If you’re vegan, start here: add 1 tablespoon of additional olive oil to the pot. Add the potatoes, onion, cauliflower, and sea salt. Cook on medium-high until just brown, about 5-7 minutes.
Add the coconut milk, vegetable broth, and thyme, scraping the brown bits off the bottom of the pan (these help make the soup delicious!). Bring to boil, then reduce heat to simmer. Simmer for 10 minutes, until the potatoes are easily pierced with a fork.

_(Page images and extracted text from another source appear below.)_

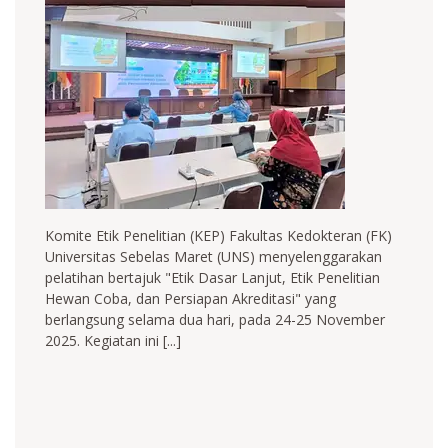
Komite Etik Penelitian (KEP) Fakultas Kedokteran (FK)
Universitas Sebelas Maret (UNS) menyelenggarakan
pelatihan bertajuk "Etik Dasar Lanjut, Etik Penelitian
Hewan Coba, dan Persiapan Akreditasi" yang
berlangsung selama dua hari, pada 24-25 November
2025. Kegiatan ini [...]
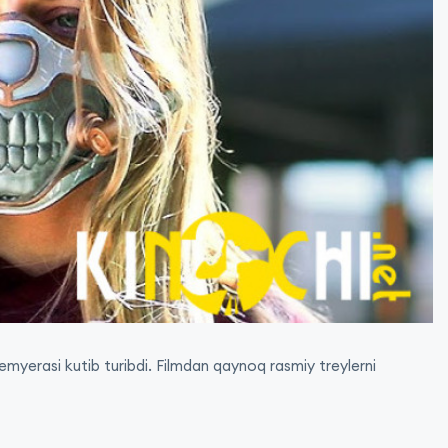
premyerasi kutib turibdi. Filmdan qaynoq rasmiy treylerni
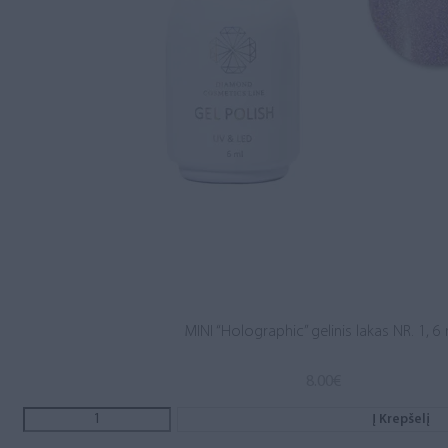
MINI “Holographic” gelinis lakas NR. 1, 6
8.00
€
Į Krepšelį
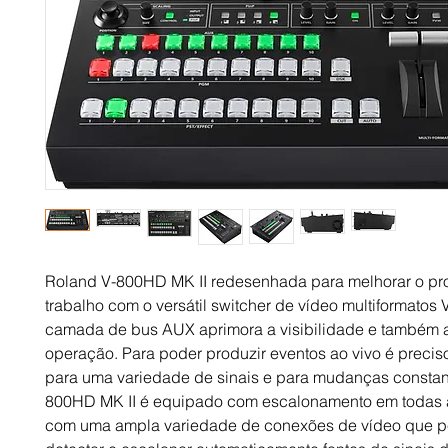
Roland V-800HD MK II redesenhada para melhorar o pr
trabalho com o versátil switcher de vídeo multiformatos
camada de bus AUX aprimora a visibilidade e também 
operação. Para poder produzir eventos ao vivo é preciso
para uma variedade de sinais e para mudanças constan
800HD MK II é equipado com escalonamento em todas 
com uma ampla variedade de conexões de vídeo que p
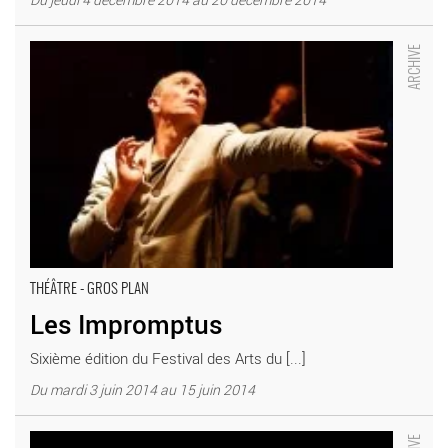
Les Impromptus - Critique sortie Théâtre saint denis Académie
Fratellini
THÉÂTRE - GROS PLAN
Les Impromptus
Sixième édition du Festival des Arts du [...]
Du mardi 3 juin 2014 au 15 juin 2014
Lento - Critique sortie Théâtre saint denis Académie Fratellini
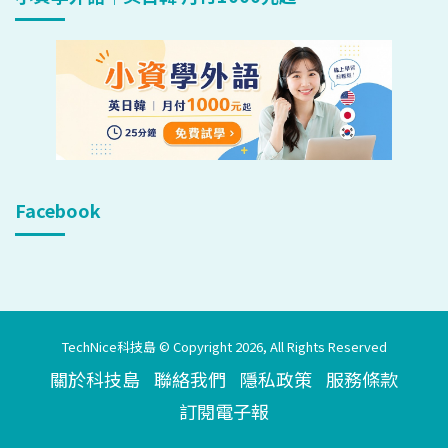
Facebook
TechNice科技島 © Copyright 2026, All Rights Reserved
關於科技島
聯絡我們
隱私政策
服務條款
訂閱電子報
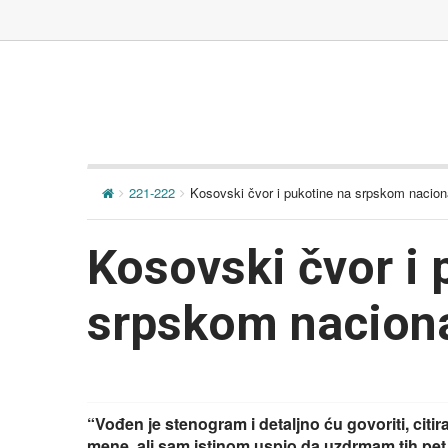
221-222
Kosovski čvor i pukotine na srpskom naciona
Kosovski čvor i 
srpskom naciona
“Vođen je stenogram i detaljno ću govoriti, citira
mene, ali sam istinom uspio da uzdrmam tih pet i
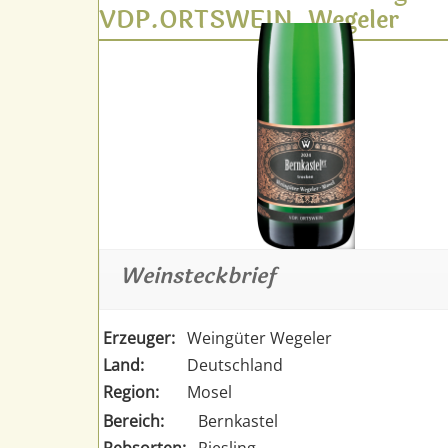
VDP.ORTSWEIN, Wegeler
Weinsteckbrief
Erzeuger:
Weingüter Wegeler
Land:
Deutschland
Region:
Mosel
Bereich:
Bernkastel
Rebsorten:
Riesling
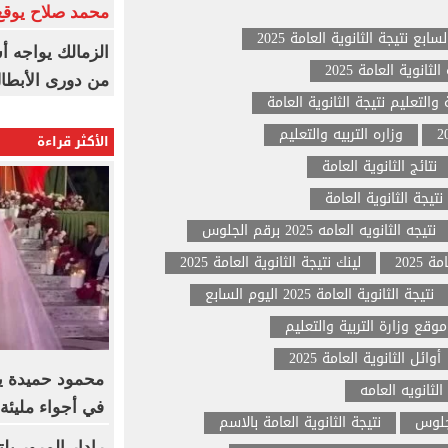
محمد صلاح يوقع 
سابع نتيجة الثانوية العامة 2025
الزمالك يواجه أ
لثانوية العامة 2025
من دورى الأبطا
ة والتعليم نتيجة الثانوية العامة
وزاره التربيه والتعليم
الأكثر قراءة
نتائج الثانوية العامة
تيجة الثانوية العامة
نتيجه الثانويه العامه 2025 برقم الجلوس
 2025
لينك نتيجة الثانوية العامة 2025
نتيجة الثانوية العامة 2025 اليوم السابع
موقع وزارة التربية والتعليم
أوائل الثانوية العامة 2025
محمود حميدة يح
الثانويه العامه
في أجواء مليئة
لجلوس
نتيجة الثانوية العامة بالاسم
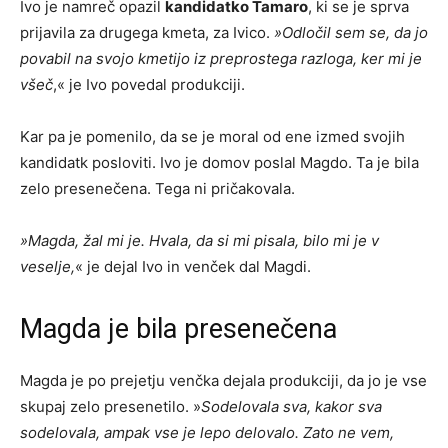
Ivo je namreč opazil
kandidatko Tamaro
, ki se je sprva
prijavila za drugega kmeta, za Ivico.
»Odločil sem se, da jo
povabil na svojo kmetijo iz preprostega razloga, ker mi je
všeč
,« je Ivo povedal produkciji.
Kar pa je pomenilo, da se je moral od ene izmed svojih
kandidatk posloviti. Ivo je domov poslal Magdo. Ta je bila
zelo presenečena. Tega ni pričakovala.
»Magda, žal mi je. Hvala, da si mi pisala, bilo mi je v
veselje,
« je dejal Ivo in venček dal Magdi.
Magda je bila presenečena
Magda je po prejetju venčka dejala produkciji, da jo je vse
skupaj zelo presenetilo. »
Sodelovala sva, kakor sva
sodelovala, ampak vse je lepo delovalo. Zato ne vem,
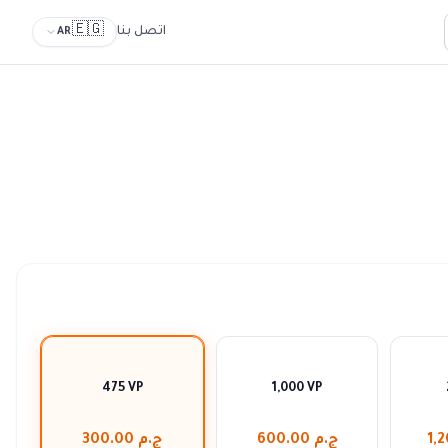
🇪🇬
اتصل بنا
AR
475 VP
1,000 VP
ج.م 600.00
ج.م 300.00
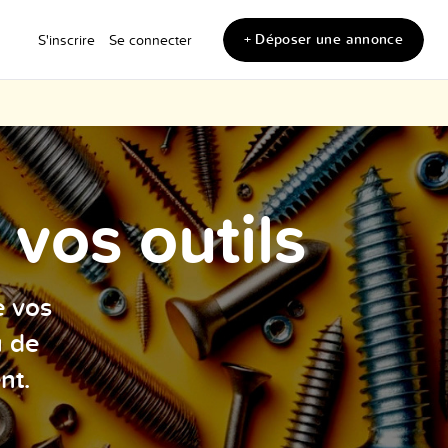
+ Déposer une annonce
S'inscrire
Se connecter
vos outils
e vos
u de
nt.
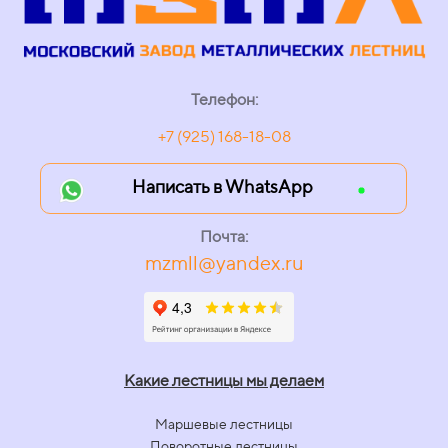
Телефон:
+7 (925) 168-18-08
Написать в WhatsApp
Почта:
mzmll@yandex.ru
Какие лестницы мы делаем
Маршевые лестницы
Поворотные лестницы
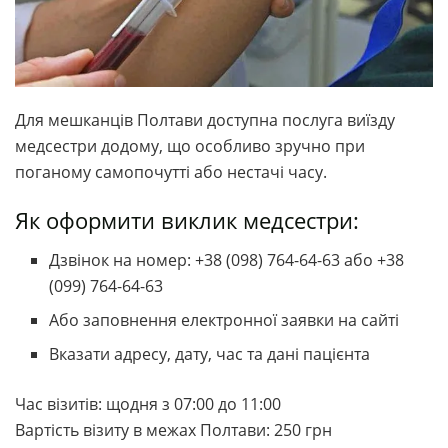
Для мешканців Полтави доступна послуга виїзду
медсестри додому, що особливо зручно при
поганому самопочутті або нестачі часу.
Як оформити виклик медсестри:
Дзвінок на номер: +38 (098) 764-64-63 або +38
(099) 764-64-63
Або заповнення електронної заявки на сайті
Вказати адресу, дату, час та дані пацієнта
Час візитів: щодня з 07:00 до 11:00
Вартість візиту в межах Полтави: 250 грн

Add the garlic (leaving it until this point makes it far more immune-boosting, which you can read about more in my cookbook), kale, and sausage (if using—if omitting, add those red pepper flakes now). Cook until the kale is bright green and wilted, about 3 minutes. Serve warm. Serves 4; can be kept in the fridge for 4-5 days.